When you pay almost £30 million on one of the most prolific centre-forwards in the European game, it’s not too much to ask for him to net a few open goals now and again.
Roberto Soldado’s Tottenham Hotspur career will be remembered for spooned sitters and a frozen expression of dejection, but he contributed something far more valuable in the long run. Alongside the former Valencia poacher, Harry Kane evolve from a nomadic loanee to the most complete English centre-forward this side of the millennium.

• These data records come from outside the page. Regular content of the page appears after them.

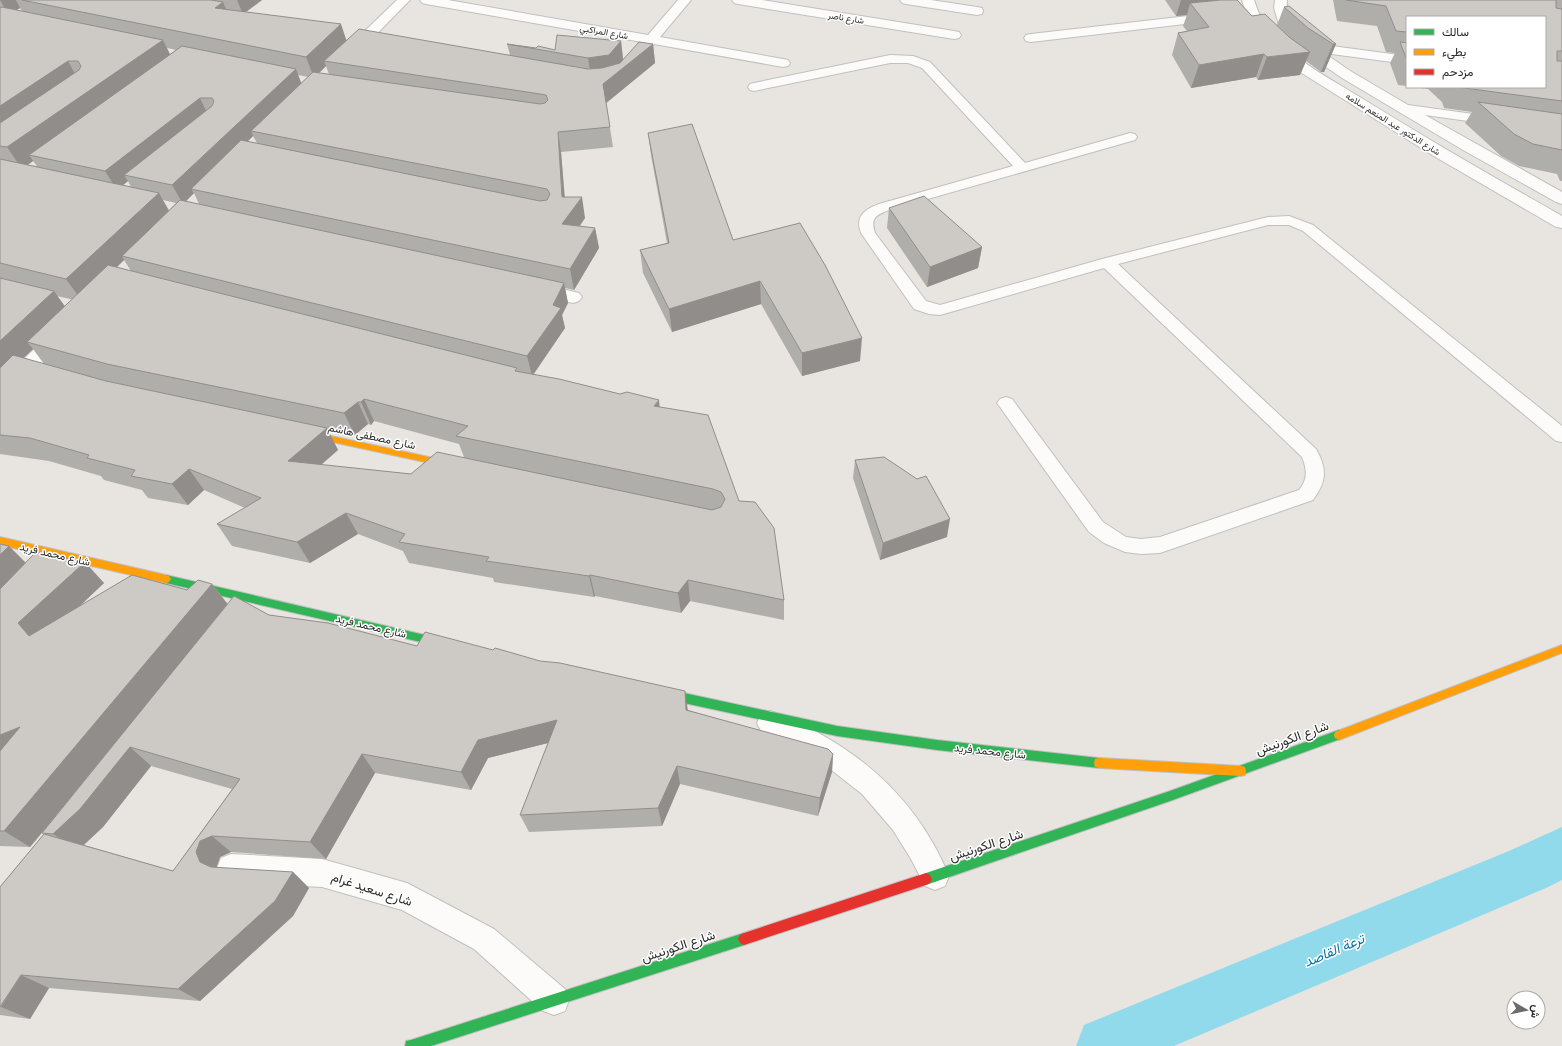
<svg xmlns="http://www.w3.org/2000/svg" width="1562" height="1046" viewBox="0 0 1562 1046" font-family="'Space Grotesk',Vazirmatn,sans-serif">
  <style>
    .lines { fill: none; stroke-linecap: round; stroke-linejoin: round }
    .canal { fill: #90daec; fill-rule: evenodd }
    .lane-casing { stroke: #c1c0c1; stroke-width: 2 }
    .street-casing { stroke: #c1c0c1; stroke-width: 2 }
    .fast-casing { stroke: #c1c0c1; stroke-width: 2 }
    .slow-casing { stroke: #c1c0c1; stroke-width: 2 }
    .jam-casing { stroke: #c1c0c1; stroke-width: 2 }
    .lane { fill: #fcfbfa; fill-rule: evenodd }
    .street { fill: #fcfbfa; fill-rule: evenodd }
    .fast { fill: #30b455; fill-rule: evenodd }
    .slow { fill: #ff9f0a; fill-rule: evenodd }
    .jam { fill: #e5322d; fill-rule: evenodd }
    .wall { fill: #b0aeaa; fill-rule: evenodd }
    .shaded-wall { fill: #908d8b }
    .building { fill: #cdcac6; stroke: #908d8b }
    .labels { text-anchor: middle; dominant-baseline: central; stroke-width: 3; stroke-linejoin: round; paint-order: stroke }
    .far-street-label { font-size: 9px; fill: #2a2a2a; stroke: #fff }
    .street-label { font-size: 11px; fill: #2a2a2a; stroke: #fff }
    .near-street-label { font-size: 13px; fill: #2a2a2a; stroke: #fff }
    .near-water-label { font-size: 14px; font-style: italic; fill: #09749e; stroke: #fff }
  </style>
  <rect width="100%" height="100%" fill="#e8e4df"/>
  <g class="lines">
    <path class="canal" d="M1562,827V880L1546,888L1174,1046H1076L1084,1025L1509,851Z"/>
    <g class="lane-casing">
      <path id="lane" d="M890,55L913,56L930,62L1025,163L1130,133L1135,134L1137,137L1135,140L889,210C876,215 870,218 875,233L926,301L940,305L1102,259L1268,217L1289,216L1313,225L1562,426V442L1556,441L1303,231L1289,225H1268L1118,264L1316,449C1328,470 1326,482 1313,500L1160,553L1141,554L1125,552L1104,543L1089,532L1000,407L997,403L1000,399L1006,397L1012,399L1103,522L1126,537L1141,539L1160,537L1299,490C1308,479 1307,470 1302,457L1104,268L940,315L929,314L914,309L861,233C855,216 864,210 879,204L1013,166L922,68L908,63H890L754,91L750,90L748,87L750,84L754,83Z"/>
    </g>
    <g class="street-casing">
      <g id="street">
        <path d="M397,0H410L355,56H345L343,53L345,50Z"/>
        <path d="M420,0H448L648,35L678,0H691L660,37L783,59L788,60L790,63L788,66L783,67L654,44L634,68L629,69L624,68L622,65L642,42L426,4L422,3Z"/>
        <path d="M732,0H762L954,31L959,32L961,35L959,38L954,39L738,4L734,3Z"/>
        <path d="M900,0H931L977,7L982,8L983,11L982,14L977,15L906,4L902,3Z"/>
        <path d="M1242,0H1254C1259,15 1265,28 1276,39C1301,64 1334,81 1363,99C1429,140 1495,178 1562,216V228L1556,227L1432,155L1289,65L1267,45L1255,31L1248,20Z"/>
        <path d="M1275,0H1287C1285,18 1296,32 1309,43L1407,56V64L1324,53L1352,72L1408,105L1502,118L1504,121L1502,124L1497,125L1425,115L1562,192V204L1556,202L1463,150L1342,78L1301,50L1290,41L1279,25L1274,8Z"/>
        <path d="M1214,13L1219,14L1220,17L1219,20L1031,42L1026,41L1024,38L1026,35L1031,34Z"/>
        <path d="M537,283L579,293L582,297L579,301L573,303L531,293L528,289L531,285Z"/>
        <path d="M59,330L66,332L68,336L66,340L7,399L0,401V382L52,332Z"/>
        <path d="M770,711C852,742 915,794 949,876L945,886L935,890L925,886L911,859L893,830L862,794L825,765L805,752L761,731L757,723L761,715Z"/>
        <path d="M231,854L322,859L407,883L494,929L565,989L569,1000L565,1011L554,1015L543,1011L474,949L402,910L322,887L231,882L221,878L217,868L221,858Z"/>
      </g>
    </g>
    <g class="fast-casing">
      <g id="fast">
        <path d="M166,575L451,641L454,642L456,645L454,648L451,649L166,583L163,582L161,579L163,576Z"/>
        <path d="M656,687L837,726L937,740L1099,758L1103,759L1104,763L1103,767L1099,768L937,750L837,736L656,697L652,695L651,692L652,689Z"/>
        <path d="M1339,730L1343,732L1344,735L1343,738L1170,801L926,885L922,883L920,879L922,875L926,873L1170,791Z"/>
        <path d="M744,933L748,935L750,939L748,943L744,945L431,1046H405L406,1041L411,1040Z"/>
      </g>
    </g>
    <g class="slow-casing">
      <g id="slow">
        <path d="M303,430L457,463L461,466L457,469L300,435L299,433Z"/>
        <path d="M0,537L166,575L169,576L171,579L169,582L166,583L0,545Z"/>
        <path d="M1562,645V653L1339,740L1335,738L1334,735L1335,732Z"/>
        <path d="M1099,758L1241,766L1245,767L1246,771L1245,775L1241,776L1099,768L1095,767L1094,763L1095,759Z"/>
      </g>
    </g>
    <g class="jam-casing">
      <path id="jam" d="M926,873L930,875L932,879L930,883L926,885L744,945L740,943L738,939L740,935L744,933Z"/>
    </g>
    <use href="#lane" class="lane"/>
    <use href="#street" class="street"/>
    <use href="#fast" class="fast"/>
    <use href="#slow" class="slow"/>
    <use href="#jam" class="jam"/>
  </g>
  <g class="wall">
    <path d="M0,0H262L246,12L347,40L510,55L507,44L536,48L555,50L621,41L623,59L653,44L655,63L606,103L613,147L561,152L565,197L585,218L580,226L595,228L599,248L574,290L565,288L568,303L562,315L565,328L534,374L660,407L739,501L784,600V620L690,601L681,613L595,596L594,597L494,582L493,578L409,563L403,551L358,534L310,563L232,546L217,524L245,508L204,490L188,505L148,498L142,490L104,480L101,476L49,461L0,454ZM20,8L22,11L17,10ZM167,48L172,49L176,50L170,54ZM326,66L329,74L319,73ZM298,75L308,77L301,83ZM253,136L257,143L247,142ZM33,161L37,166L28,165ZM128,181L131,187L123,185ZM194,193L199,204L186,201ZM163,200L176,203L169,210ZM124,260L131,271L117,267ZM57,296L70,299H72L65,306ZM33,349L44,364L23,358ZM374,421L459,444L464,457L411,474L321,465L338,450L327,430L355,435L368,424L371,425Z"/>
    <path d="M1165,0H1237L1252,16L1277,25L1284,7L1336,44L1324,72H1321L1306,61L1300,75L1258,80L1256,77L1191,88L1172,55L1178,33L1187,31L1183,26L1187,15L1176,16Z"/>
    <path d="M1333,0H1562V181H1560L1557,174L1519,166L1501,156L1465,123L1472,112L1444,108L1442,102L1428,89L1414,87H1545L1407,17V86L1398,85L1390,63L1395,53L1386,52L1377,26L1337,21Z"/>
    <path d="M648,133L733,240L860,361L802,376L761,304L672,332L643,273L640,250L667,243L651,155Z"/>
    <path d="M889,208L982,247L978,268L927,287L887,228Z"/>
    <path d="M855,460L947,537L880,560L853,478Z"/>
    <path d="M0,544L26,563L104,583L81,605L187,590L212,584L228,604L269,615L417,646L688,710L833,754L832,772L818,816L680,784L662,826L529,832L520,815L548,743L488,758L471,790L375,773L326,859L231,852L220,857L216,868L293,872L309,888L293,916L200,1001L49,988L30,1019L0,1015V887L44,834L42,833L30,847L0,846ZM151,766L232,789L173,871L84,845L103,827Z"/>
  </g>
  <g class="shaded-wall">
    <path d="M0,0H16L20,8L9,15Z"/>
    <path d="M237,0H262L243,14Z"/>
    <path d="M1181,0H1222L1190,3L1187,15L1176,16Z"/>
    <path d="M223,2L232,23L215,8Z"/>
    <path d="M341,24L348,45L324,61L326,66L314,78L306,57Z"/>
    <path d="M163,40L173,61L29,155L33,161L22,169L7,147Z"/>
    <path d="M621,41L623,60L611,74L591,77L588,58Z"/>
    <path d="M653,44L655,63L605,104L603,84Z"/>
    <path d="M1333,44H1336L1324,72H1321Z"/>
    <path d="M1310,52L1300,75L1258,80L1267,57Z"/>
    <path d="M1264,54L1256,77L1191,88L1199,65Z"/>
    <path d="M68,61L80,83L0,137V106Z"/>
    <path d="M296,69L303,88L251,131L253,136L198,190L191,189L194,193L183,204L172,185Z"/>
    <path d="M200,98L209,117L124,175L128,181L117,190L105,171Z"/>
    <path d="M558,132L561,152L566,217L562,197Z"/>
    <path d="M159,193L171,215L122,256L124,260L82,301L66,279Z"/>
    <path d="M582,197L585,218L566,244L562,224Z"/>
    <path d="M595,228L599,248L574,290L570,269Z"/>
    <path d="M982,247L978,268L927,287L930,267Z"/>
    <path d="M760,281L761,304L672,332L669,309Z"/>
    <path d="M564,283L568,303L562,315L565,328L532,376L527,356Z"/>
    <path d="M54,291L70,314L27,342L33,349L0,380V341Z"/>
    <path d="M862,338L860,361L802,376V353Z"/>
    <path d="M364,399L374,421L371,425L361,402Z"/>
    <path d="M659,400L661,422L654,406Z"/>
    <path d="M358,402L368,424L355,435L344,413Z"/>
    <path d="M327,428L338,450L300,483L288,461Z"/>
    <path d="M189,469L204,490L188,505L172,484Z"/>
    <path d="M346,513L358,534L310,563L297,542Z"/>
    <path d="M950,519L947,537L880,560L883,543Z"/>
    <path d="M9,546L30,567L0,598V555Z"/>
    <path d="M85,562L104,583L40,643L29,636L18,623Z"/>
    <path d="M590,575L595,596L594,597L589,576Z"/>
    <path d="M688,580L690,601L681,613L678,593Z"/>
    <path d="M212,584L228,605L30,847L4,831Z"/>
    <path d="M685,691L688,711L686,710Z"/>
    <path d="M557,720L564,739L488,758L471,790L461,772L478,740Z"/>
    <path d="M20,727L0,764V735Z"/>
    <path d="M130,747L151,766L103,827L78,850L53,834Z"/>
    <path d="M362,754L375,773L326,859L310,842Z"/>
    <path d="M833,754L832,772L818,816L820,798Z"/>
    <path d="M677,766L680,784L662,826L658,808Z"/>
    <path d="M212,836L231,852L220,857L216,869L220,879L200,862L196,852L200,841Z"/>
    <path d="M293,872L309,888L293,916L200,1001L178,989Z"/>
    <path d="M21,975L49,988L30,1019L1,1007Z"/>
  </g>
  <g class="building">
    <path d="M22,0H211L223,2L215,8L341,24L306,57Z"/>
    <path d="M1221,0H1237L1252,16L1265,14L1289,37L1310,52L1267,57L1264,54L1199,65L1178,33L1209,27L1190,3Z"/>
    <path d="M1346,0H1556V8L1562,9V51H1557V61H1562V101L1457,87H1545V17H1407V32L1396,31L1386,6Z"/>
    <path d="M1289,6L1336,44H1333L1308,28L1284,7Z"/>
    <path d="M2,7L163,40L7,147L0,146V123L79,70L81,66L78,61H68L0,106V8Z"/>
    <path d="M359,29L588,69L602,68L620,63L639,42L653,44L603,84L610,127L558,132L562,197H582L562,224L595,228L570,269L191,189L241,140L540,201L547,200L550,194L547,189L251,131L313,72L540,104L545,103L548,100L546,95L540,94L324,61Z"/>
    <path d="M557,35L621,41L609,55L588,58L507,44L536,48L538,46L555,50Z"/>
    <path d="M1400,42L1407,43V60Z"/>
    <path d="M182,46L296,69L172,185L124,175L212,106L214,101L212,98H200L105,171L29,155Z"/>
    <path d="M1478,102L1562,114V150L1533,144L1514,134Z"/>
    <path d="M692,124L733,240L800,223L825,265L862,338L802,353L760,281L669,309L640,250L669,243L648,133Z"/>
    <path d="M0,159L159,193L66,279L0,263Z"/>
    <path d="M924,196L982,247L930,267L889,208Z"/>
    <path d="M180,200L564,283L553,305L561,308L527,356L122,256Z"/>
    <path d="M108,265L517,368L515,371L559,379L620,394L627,392L659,400L654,406L708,415L739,501L755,502L774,528L784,600L688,580L678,593L590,575L589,576L486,561L489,557L399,542L405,534L346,513L297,542L217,524L261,498L189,469L172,484L131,476L135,470L87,458L89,455L30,438L0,435V368L13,355L106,381L327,428L288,461L411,474L437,452L712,510L721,507L725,499L721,492L713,489L456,436L468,426L364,399L361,402H358L344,413L107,364L27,342Z"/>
    <path d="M0,278L54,291L0,341Z"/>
    <path d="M884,457L917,479L926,476L950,519L883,543L855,460Z"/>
    <path d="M0,544L9,546L0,555Z"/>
    <path d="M36,552L85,562L18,623L29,636L132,575L187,590L198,580L212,584L4,831H0V751L20,727L0,735V589Z"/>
    <path d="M234,596L269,615L328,623L417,646L425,632L493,650L495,648L540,661L560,663L685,691L686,710L828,749L833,754L820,798L677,766L658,808L520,815L557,720L478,740L461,772L362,754L310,842L212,836L200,841L196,852L200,862L211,867L293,872L275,901L178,989L21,975L0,1007V887L44,834L173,871L240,779L130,747L80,809L53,834L42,833Z"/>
  </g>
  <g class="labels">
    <g class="far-street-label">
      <text transform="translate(846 18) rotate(9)">شارع ناصر</text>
      <text transform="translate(604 32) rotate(10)">شارع المراكبي</text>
      <text transform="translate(1393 124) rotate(32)">شارع الدكتور عبد المنعم سلامه</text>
    </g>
    <g class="street-label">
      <text transform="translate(372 436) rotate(12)">شارع مصطفى هاشم</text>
      <text transform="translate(55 554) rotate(13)">شارع محمد فريد</text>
      <text transform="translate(371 626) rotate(13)">شارع محمد فريد</text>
      <text transform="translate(990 751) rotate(6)">شارع محمد فريد</text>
    </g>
    <g class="near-street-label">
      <text transform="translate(1292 738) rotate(-20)">شارع الكورنيش</text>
      <text transform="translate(986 845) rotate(-18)">شارع الكورنيش</text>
      <text transform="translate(372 889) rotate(18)">شارع سعيد غرام</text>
      <text transform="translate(678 946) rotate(-18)">شارع الكورنيش</text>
    </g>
    <g class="near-water-label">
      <text transform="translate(1334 950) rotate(-23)">ترعة القاصد</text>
    </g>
  </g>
  <rect x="1406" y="16" width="140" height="72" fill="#ffffff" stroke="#aaaaaa"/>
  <rect x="1414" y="29" width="20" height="6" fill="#30b455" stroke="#aaaaaa"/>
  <text x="1442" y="36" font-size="12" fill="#2a2a2a">سالك</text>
  <rect x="1414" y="49" width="20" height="6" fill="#ff9f0a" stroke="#aaaaaa"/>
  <text x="1442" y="56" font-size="12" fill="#2a2a2a">بطيء</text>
  <rect x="1414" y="69" width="20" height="6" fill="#e5322d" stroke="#aaaaaa"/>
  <text x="1442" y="76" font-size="12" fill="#2a2a2a">مزدحم</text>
  <g transform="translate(1526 1010) rotate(99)"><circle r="19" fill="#ffffff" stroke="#aaaaaa"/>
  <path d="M0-3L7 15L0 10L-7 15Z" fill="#6c6b69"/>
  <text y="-6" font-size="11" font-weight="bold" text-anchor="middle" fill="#2a2a2a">ش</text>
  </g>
</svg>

Around this stage two years ago, the clamour was steadily growing for Mauricio Pochettino to hand the homegrown talent, who had demonstrated his innate scoring touch with regularity in the Europa League, a larger stage to prove his talents. That Kane seized his opportunity with both hands, and either foot, is often portrayed as an individual feat of determination, of a desire to finally make his mark after so many years bouncing around the lower leagues.
But it should not be forgotten that he had help along the way.
Soldado may not have been the most prolific centre-forward, but he was a player reared on technique and close control rather than the power and athleticism demanded by the English game. This made him the perfect foil for a player equally adept at running the channels or dropping short, playing as a ten or a nine.

In games against Hull City and Everton in November 2014, their understanding and link-play was a joy to behold, Soldado’s intelligent movement dragging defenders out of position and opening space for Kane to marauder and smash. In a 2-1 win against The Toffees on the final day of the month, the precocious youngster robbed Gareth Barry of possession before slipping a perfectly weighted pass for Aaron Lennon to tee up Soldado.
That was 2014 Kane in a nutshell. Creative as well as combative, the deft touch and vision of Teddy Sherringham blessed with the poacher’s instinct of Alan Shearer. And one of the most derided players in recent Premier League history helped him hone that skill. Without the intuitive and selfless movement of his Spanish sparring partner, Kane may never have been allowed the space and time to score, again and again.
Furthermore, that ability to weight a pass and link-up effectively owes much to his brief yet critical period as the ten to Soldado’s nine.

He’s learned to lead the line on his own pretty effectively since but, without the profligate, oft-mocked Spaniard, you wonder if he’d be here today, the highest paid player in Tottenham Hotspur’s history.